Public education key to dealing with dengue

Believe it or not, experts say mosquitoes do play positive roles in nature.

The pesky insect is said to be an important pollinator for plants in some parts of the world. And, at the lower end of the food chain, they are a source of nutrients for larger insects, birds, and so forth.

However, for most people the mosquito, especially the Aedes Aegypti which spreads deadly diseases including dengue — currently said to be on the rise in Jamaica — is feared and hated.

Hence, news that years of scientific work to eliminate the Aedes Aegypti using biological means may well be bearing fruit is music to the ears.

Dengue, which rushed like wildfire through the then unexposed 'virgin' Jamaican population in 1977, causing severe illness for many and some deaths, has plagued us from time to time down the years. The most recent serious outbreak came in 2019.

Jamaicans will also recall that over the last decade there have been outbreaks of chikungunya and Zika viruses, also spread by the Aedes Aegypti.

Thankfully, other serious mosquito-borne diseases, such as malaria and yellow fever, were eradicated as endemic threats here, decades ago.
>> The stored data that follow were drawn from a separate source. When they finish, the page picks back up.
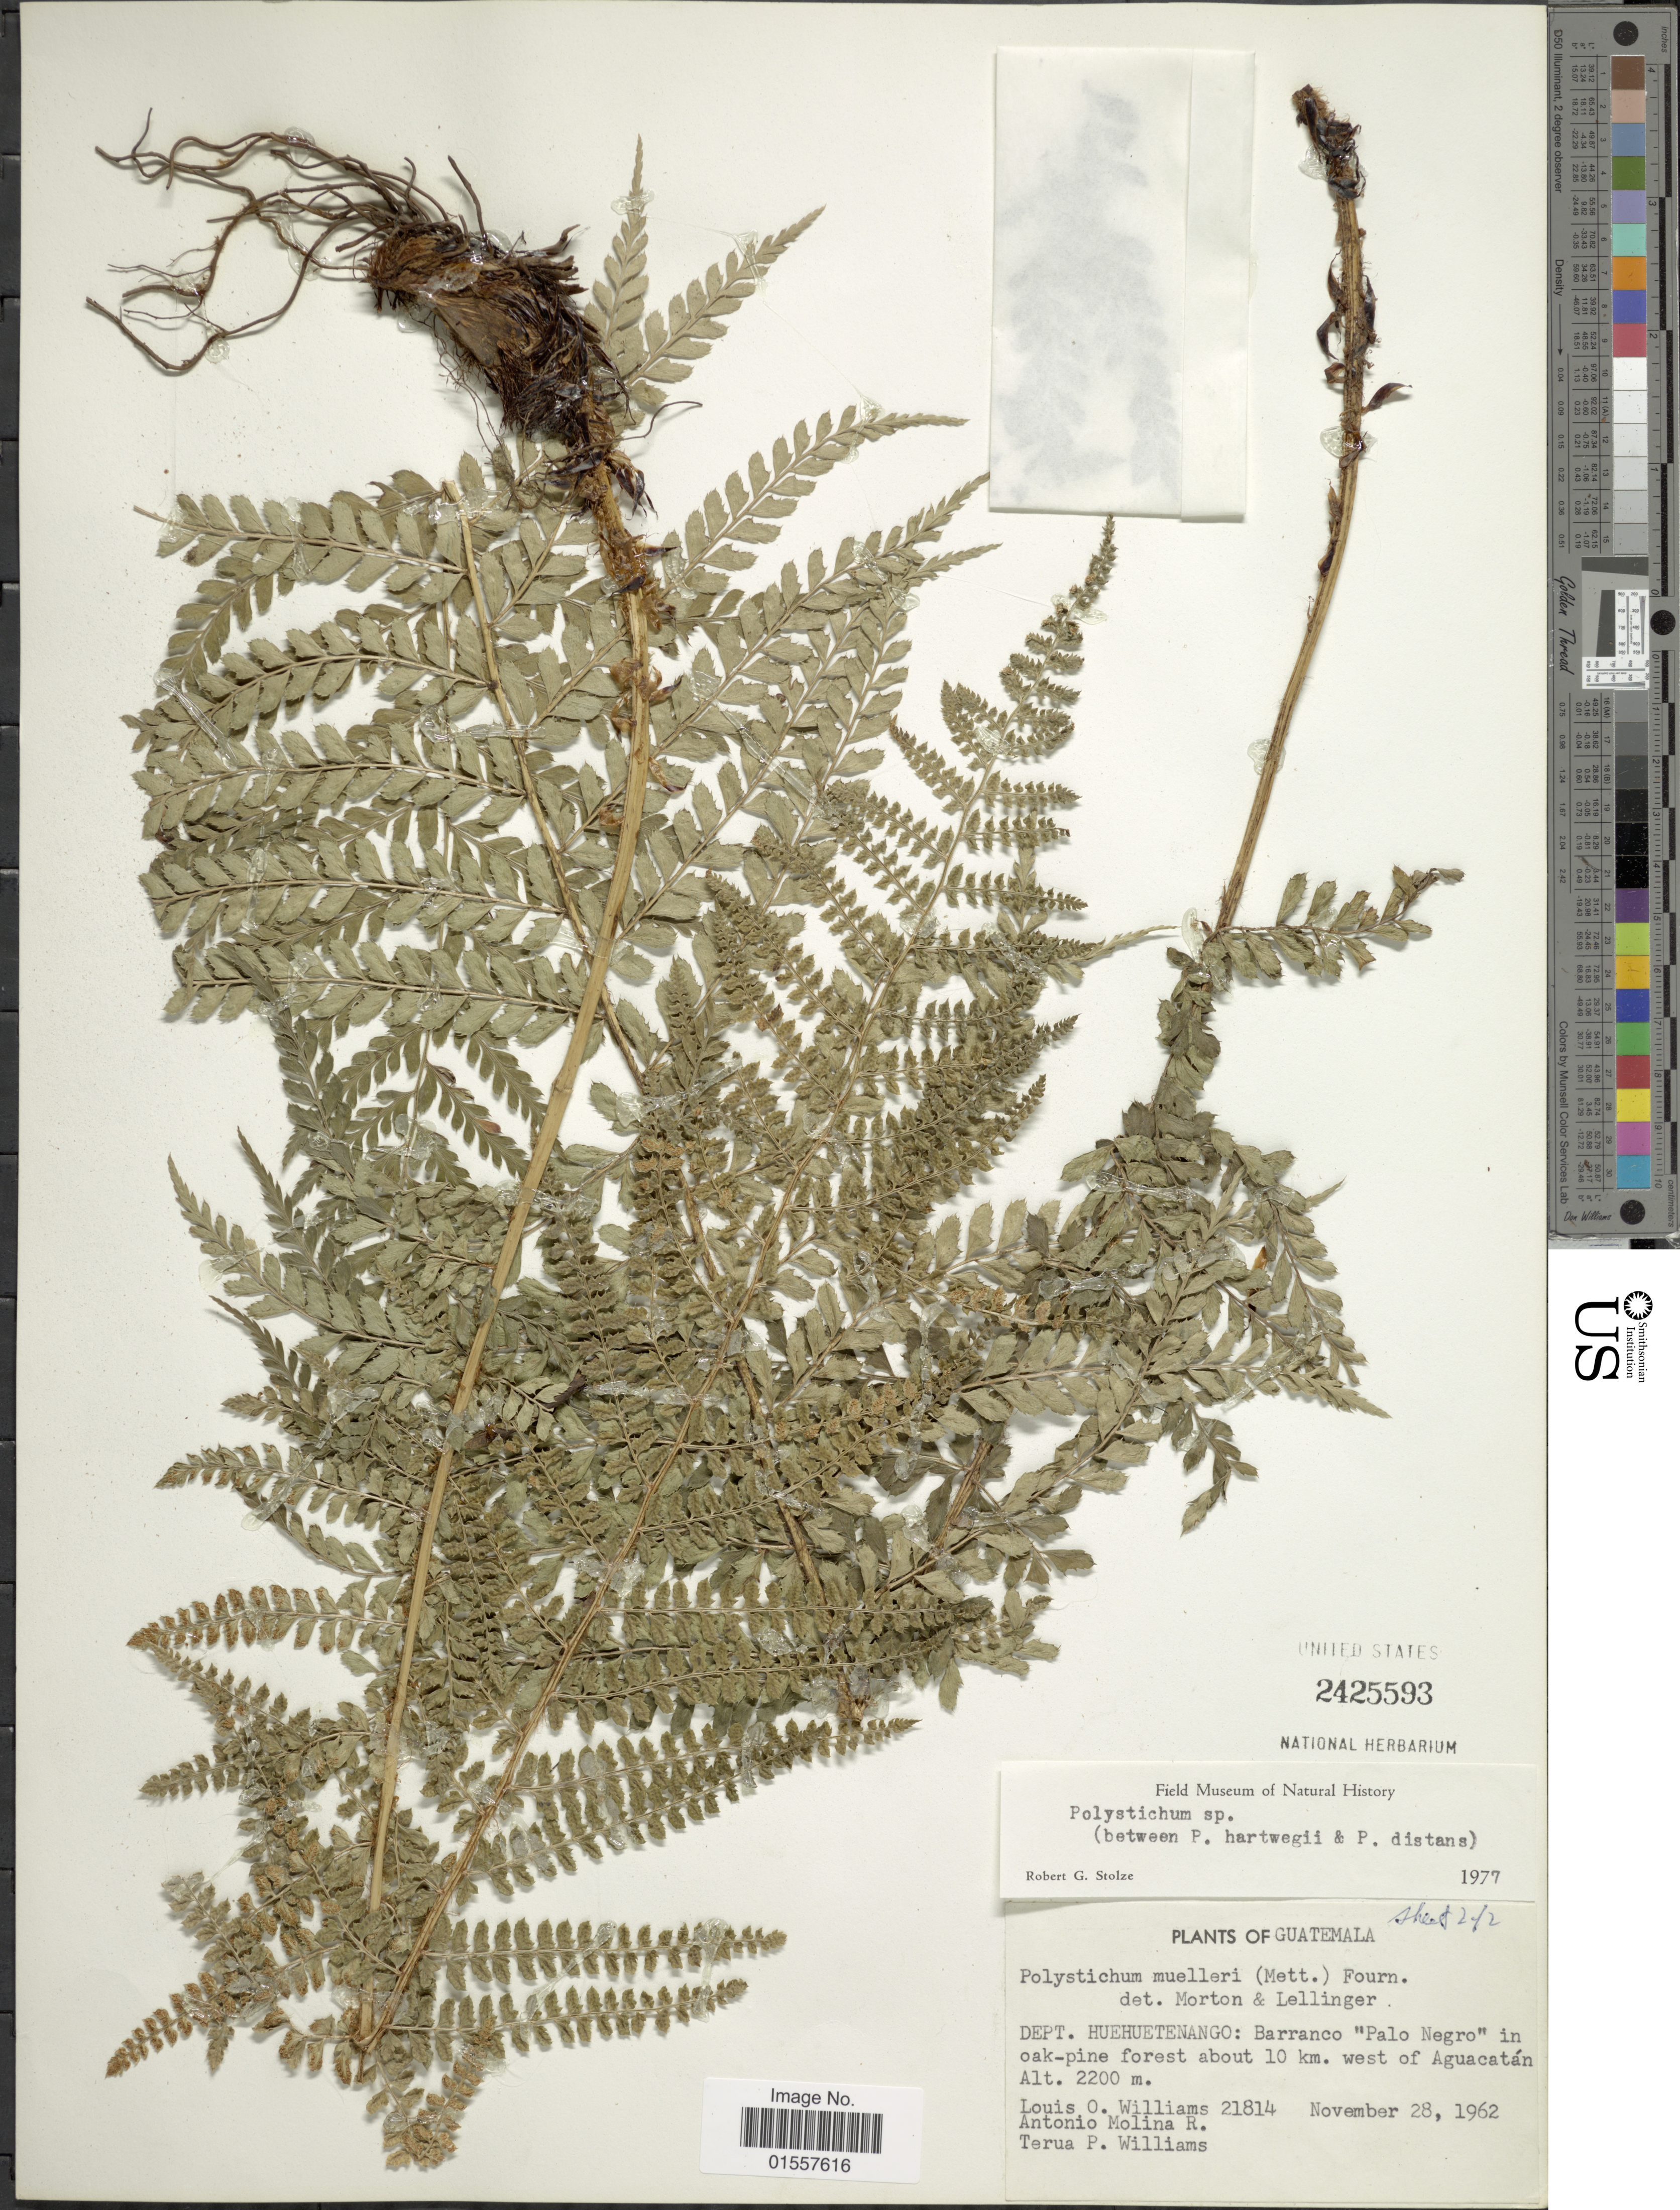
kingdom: Plantae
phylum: Tracheophyta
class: Polypodiopsida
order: Polypodiales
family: Dryopteridaceae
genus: Polystichum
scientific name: Polystichum distans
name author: E. Fourn.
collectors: L. O. Williams, A. Molina R. & T. P. Williams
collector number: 21814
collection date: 1962-11-28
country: Guatemala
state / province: Huehuetenango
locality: Dept. Huehuetenango: Barranco Palo Negro in oak-pine forest about 10 km. west of Aguacatan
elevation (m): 2200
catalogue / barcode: US 2425593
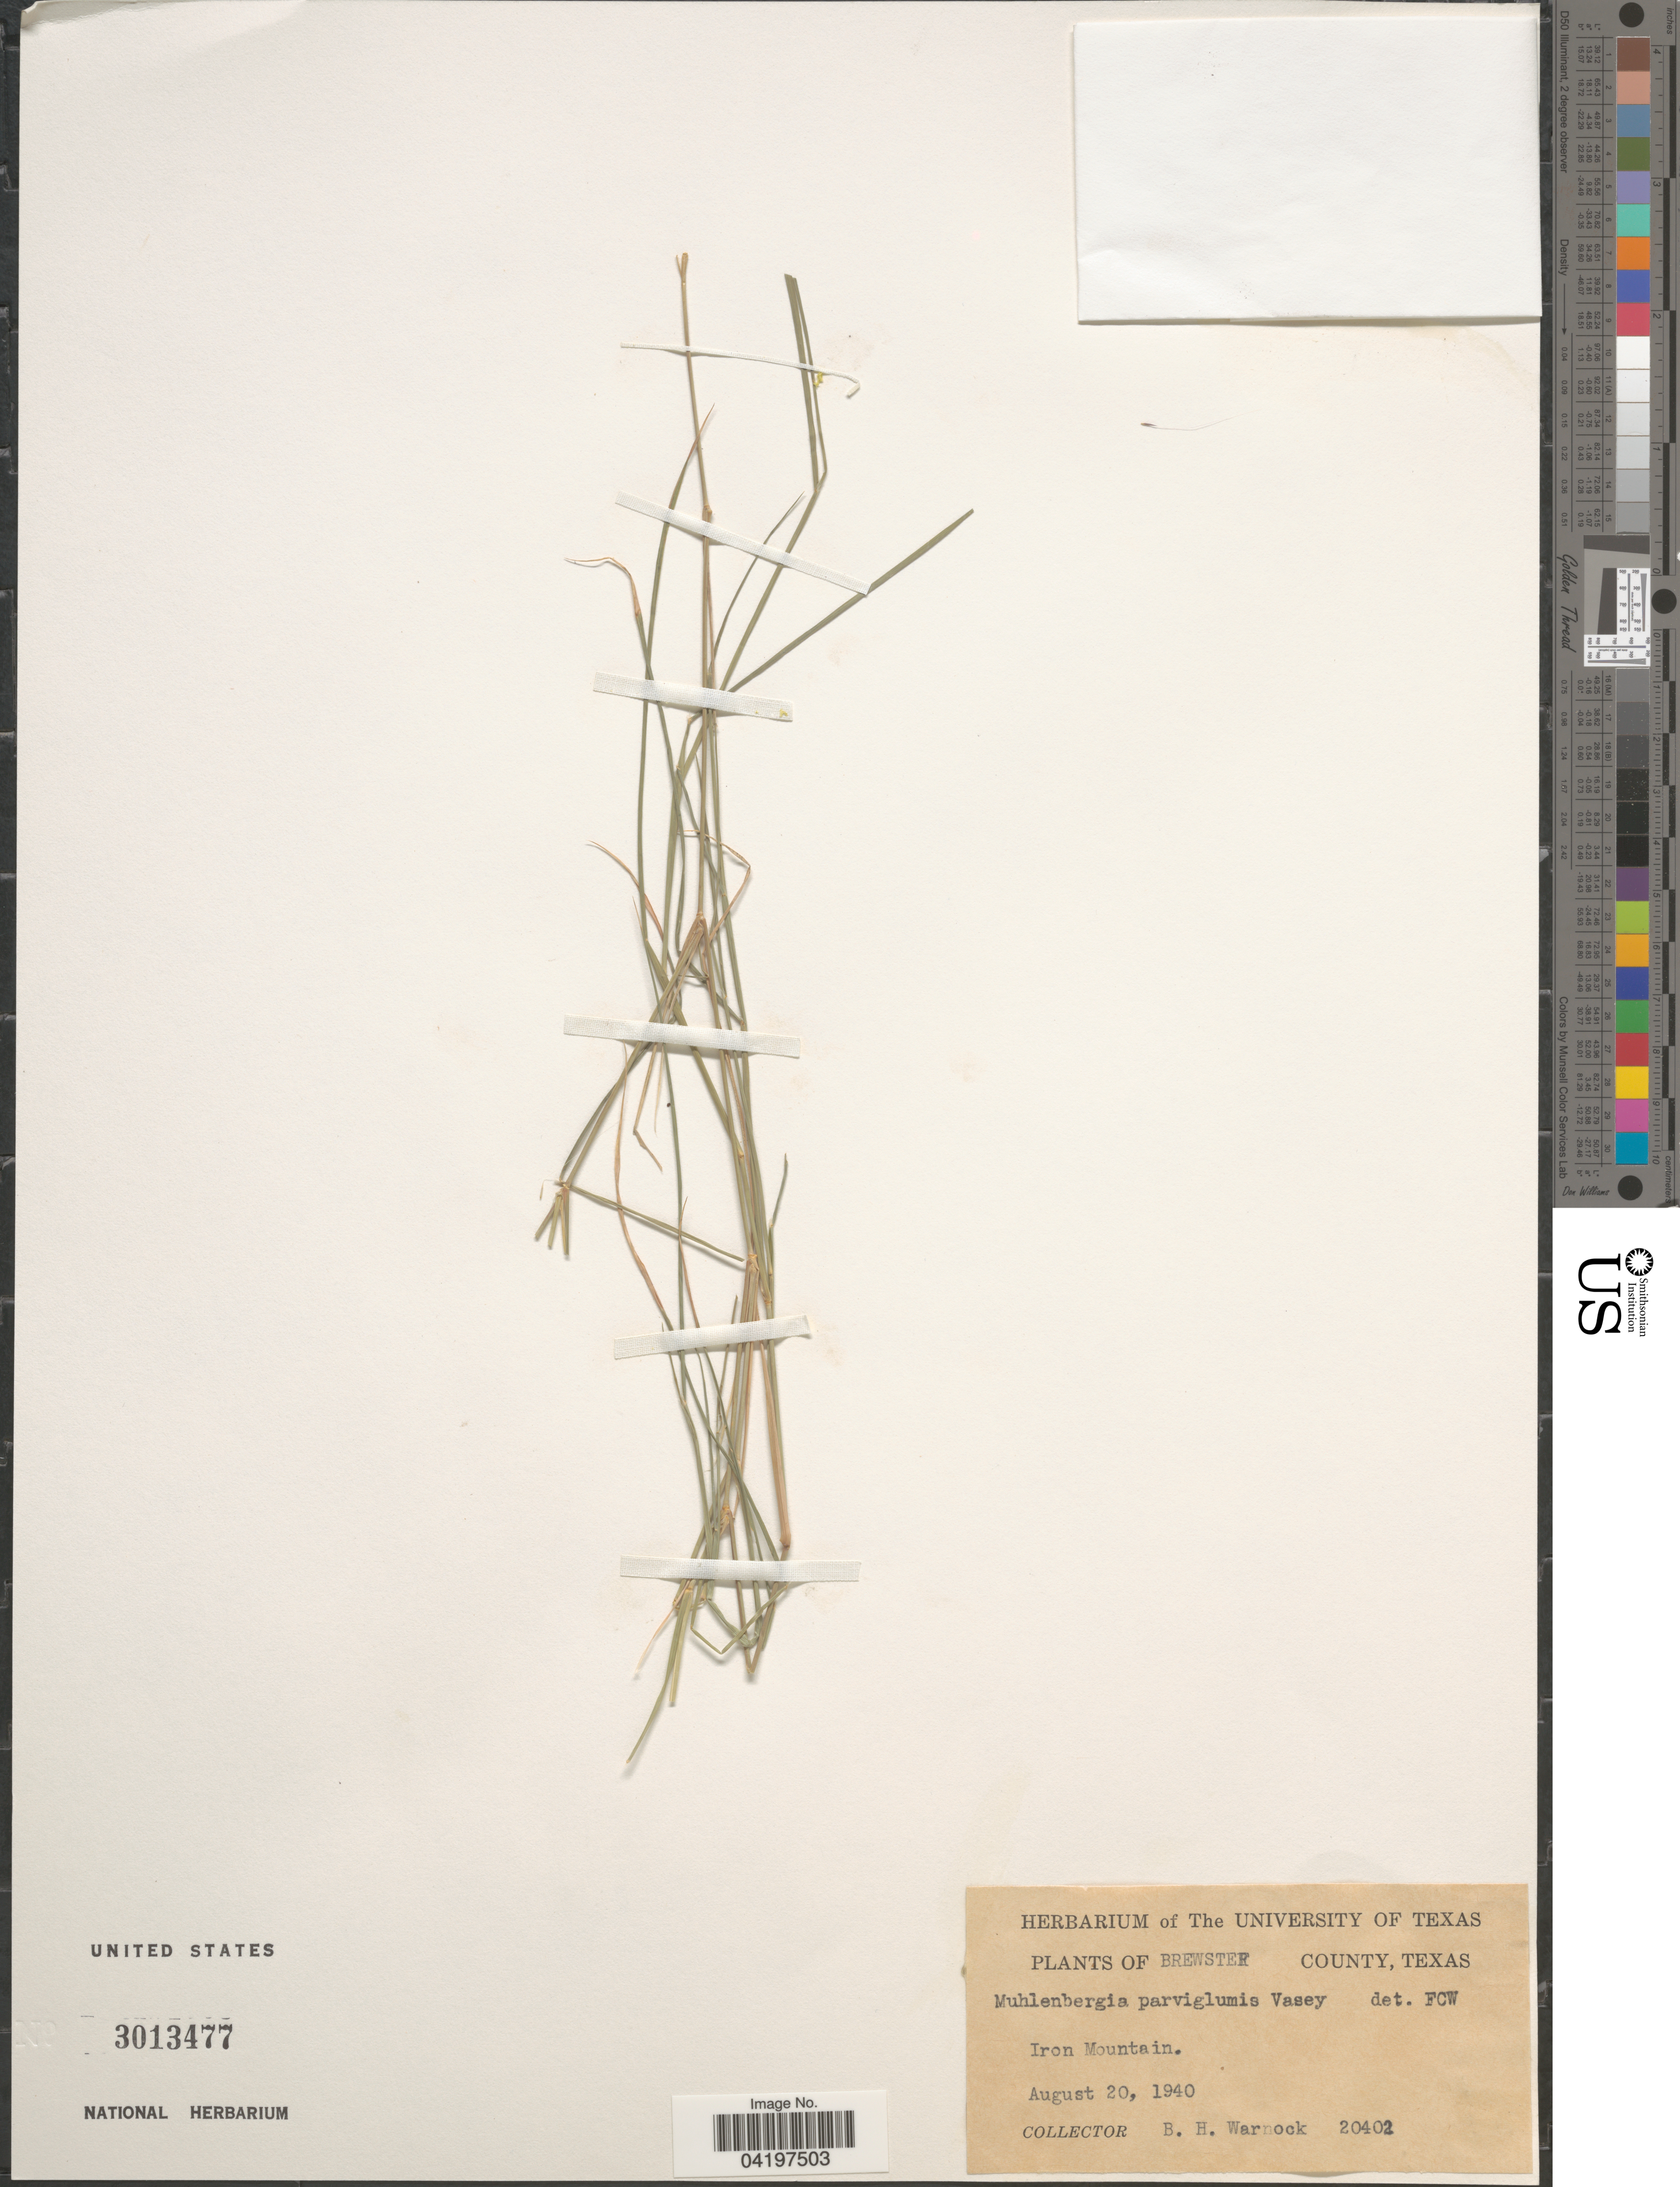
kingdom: Plantae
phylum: Tracheophyta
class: Liliopsida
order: Poales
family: Poaceae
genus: Muhlenbergia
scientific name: Muhlenbergia spiciformis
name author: Trin.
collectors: B. H. Warnock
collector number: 20402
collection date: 1940-08-20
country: United States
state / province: Texas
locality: Brewster County. Iron Mountain.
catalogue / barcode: US 3013477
Now we are hearing from Health and Wellness Minister Dr Christopher Tufton that, as of September 11, there were 316 suspected, presumed and confirmed cases of dengue — an almost fivefold increase when compared to the corresponding period in 2022 which had 65 cases.

The health ministry says that, while all parishes have had cases of dengue reported, confirmed cases were detected in Kingston and St Andrew, St Thomas, St Catherine, Westmoreland, Portland, and St Ann.

Dr Tufton is reported as saying $200 million has been allocated for the removal of bulky waste and drain-cleaning. The minister says inspections have begun in schools and some 500 temporary vector control workers have been engaged and deployed to so-called high-risk communities.

The number of vector control workers will be increased if the need arises and 60 vehicles are available to facilitate fogging, the minister has also said.

Of course, there is also that matter of personal responsibility. Hence the call by Dr Tufton for Jamaicans to search for and destroy mosquito-breeding sites in and around their homes where the Aedes Aegypti typically live.

Unfortunately, careless disposal of containers of all sorts often provide opportunities for the breeding of mosquitoes. Public education by all available means aimed at getting people to desist from such behaviour needs to be ongoing.

A big challenge is how best to deal with rain water catchment and storage, often in large drums in and around the home. That's very important since a large percentage of our population is still without reliable piped water supplies — if at all.

It shouldn't be assumed that people know drums and the like should be safely covered in order to prevent the breeding of mosquitoes. So, again, the Ministry of Health and related government agencies must fall back on creative, ongoing public education to get the message across.

Lively, catchy ditties such as that of a few years ago which urged Jamaicans to "Bun mosquito and run weh dengue" are actually well worth their weight in gold.